## Data to examine
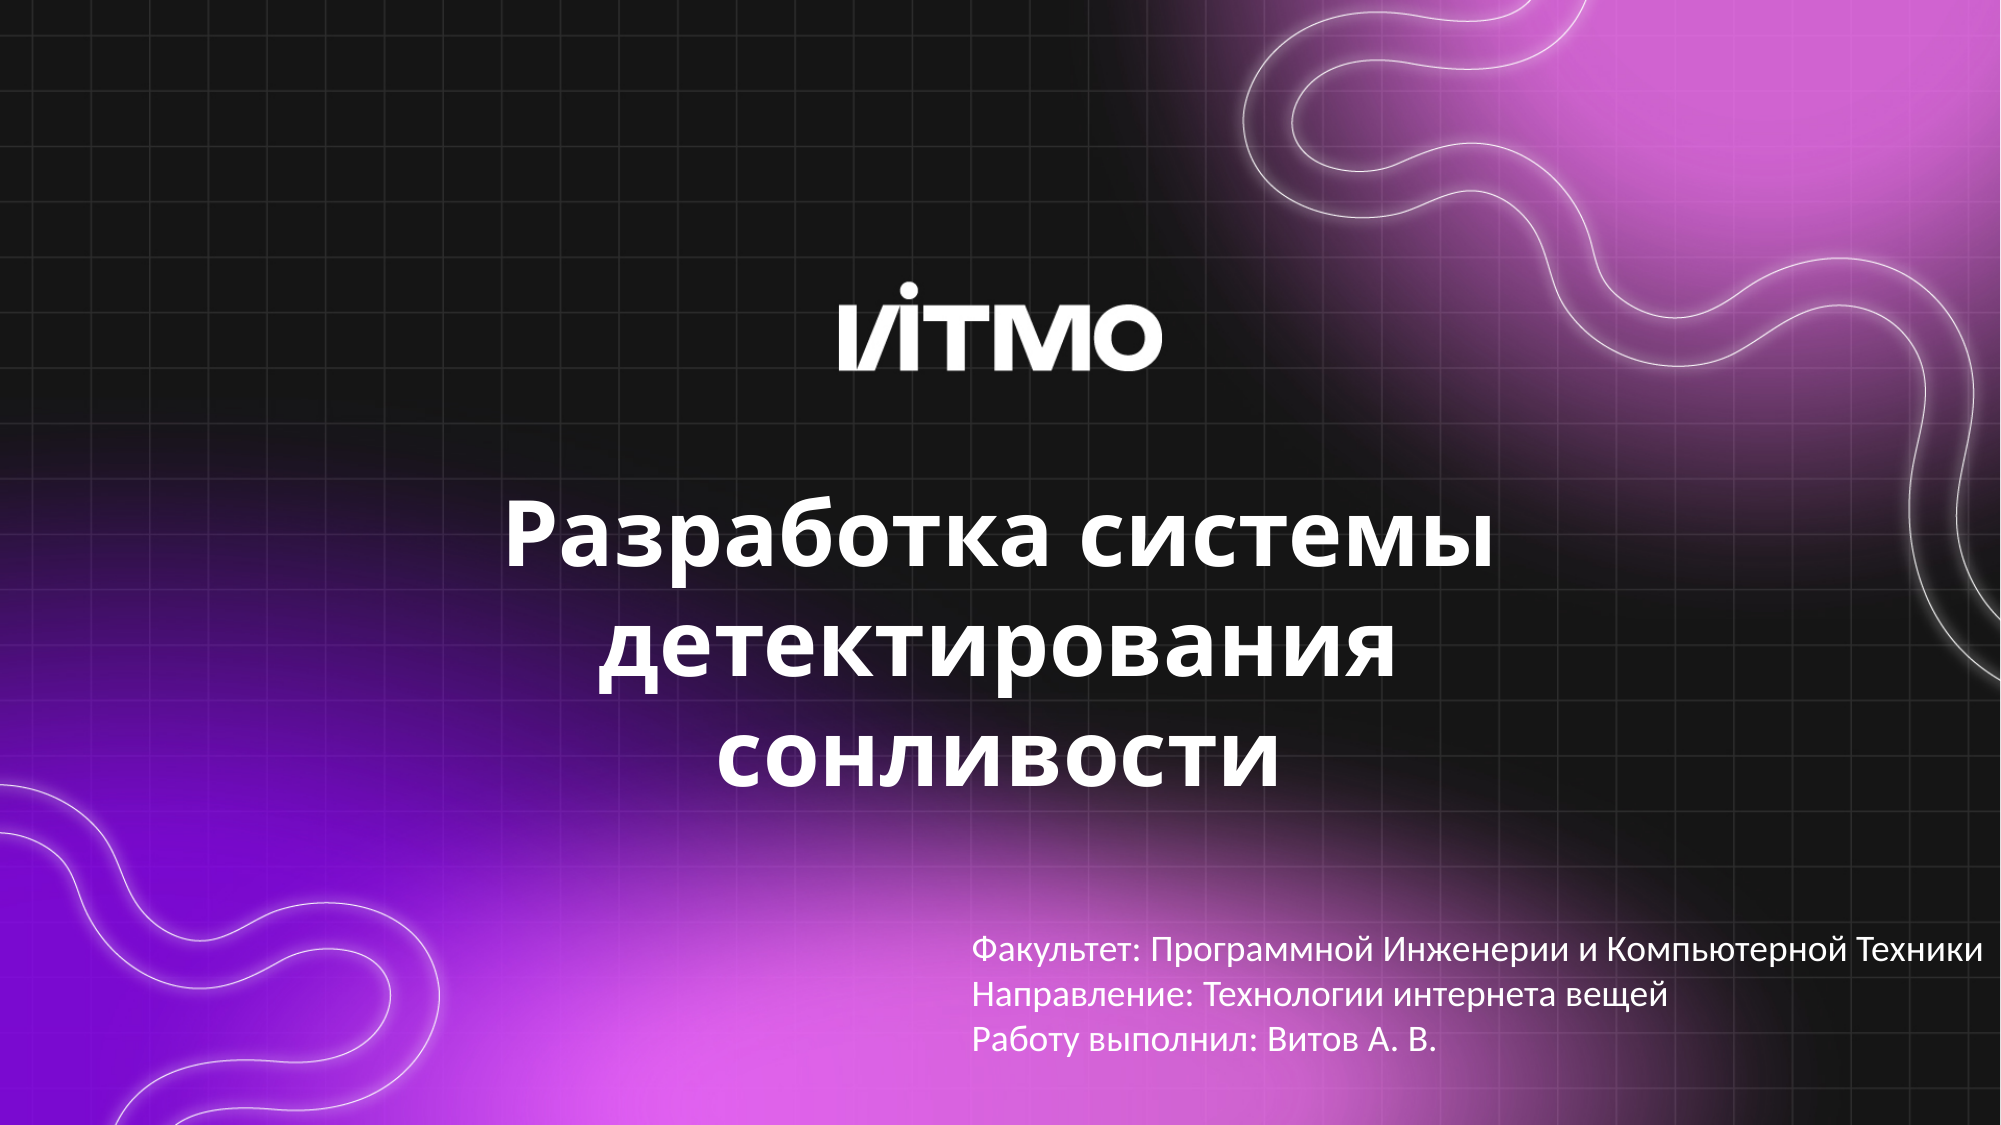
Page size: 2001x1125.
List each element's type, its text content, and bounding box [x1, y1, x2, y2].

title Разработка системы детектирования сонливости [300, 562, 1700, 717]
text_box Факультет: Программной Инженерии и Компьютерной Техники Направление: Технологии интернета вещей Работу выполнил: Витов А. В. [956, 916, 2000, 1067]
picture [0, 0, 2001, 1125]
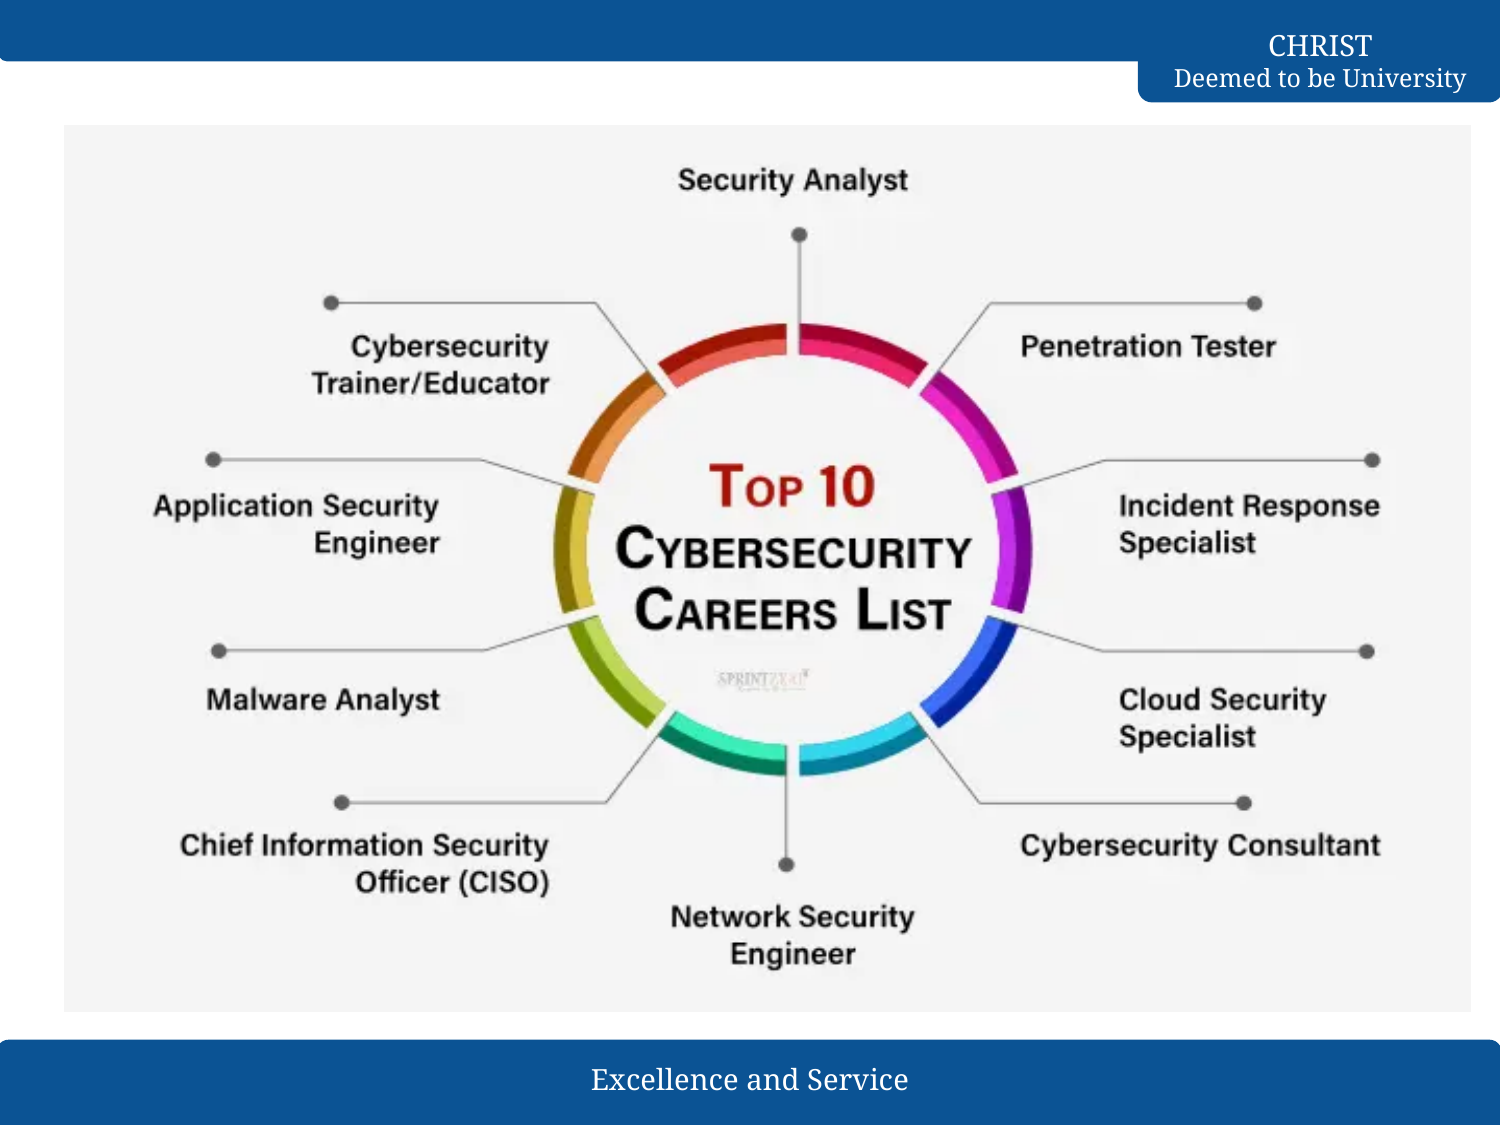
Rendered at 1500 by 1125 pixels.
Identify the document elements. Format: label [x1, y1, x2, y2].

picture [64, 125, 1472, 1012]
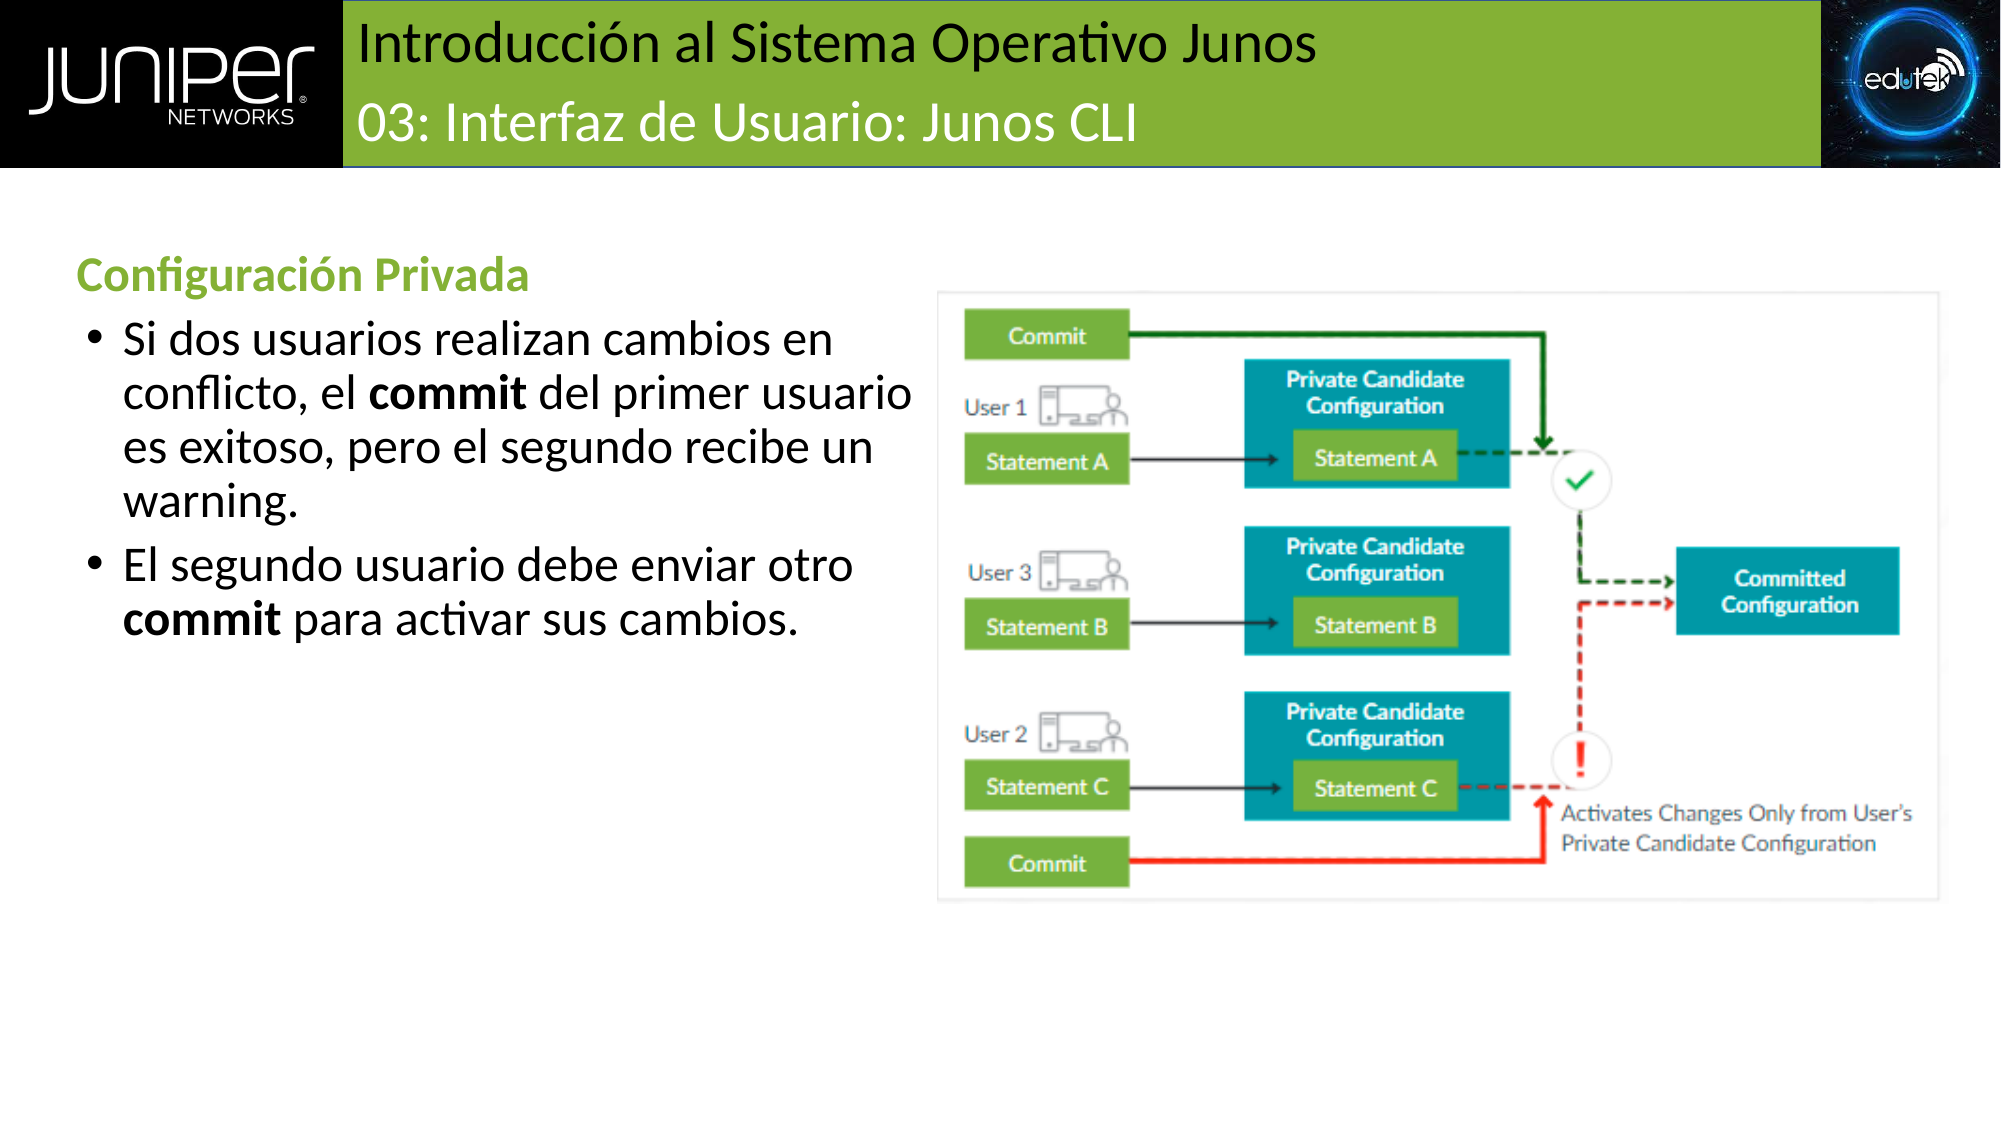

## To do
Reproduce the data verbatim and omit each image.

## Answer to the exercise
Page size: 2001x1125.
List each element's type, its text content, and bounding box [x1, y1, x2, y2].

title Разработка системы детектирования сонливости [300, 562, 1700, 717]
text_box Факультет: Программной Инженерии и Компьютерной Техники Направление: Технологии интернета вещей Работу выполнил: Витов А. В. [956, 916, 2000, 1067]
picture [0, 0, 2001, 1125]
Rendered at 1500 by 1125 pixels.
Identify the document elements. Format: label [x1, y1, x2, y2].

picture [64, 125, 1472, 1012]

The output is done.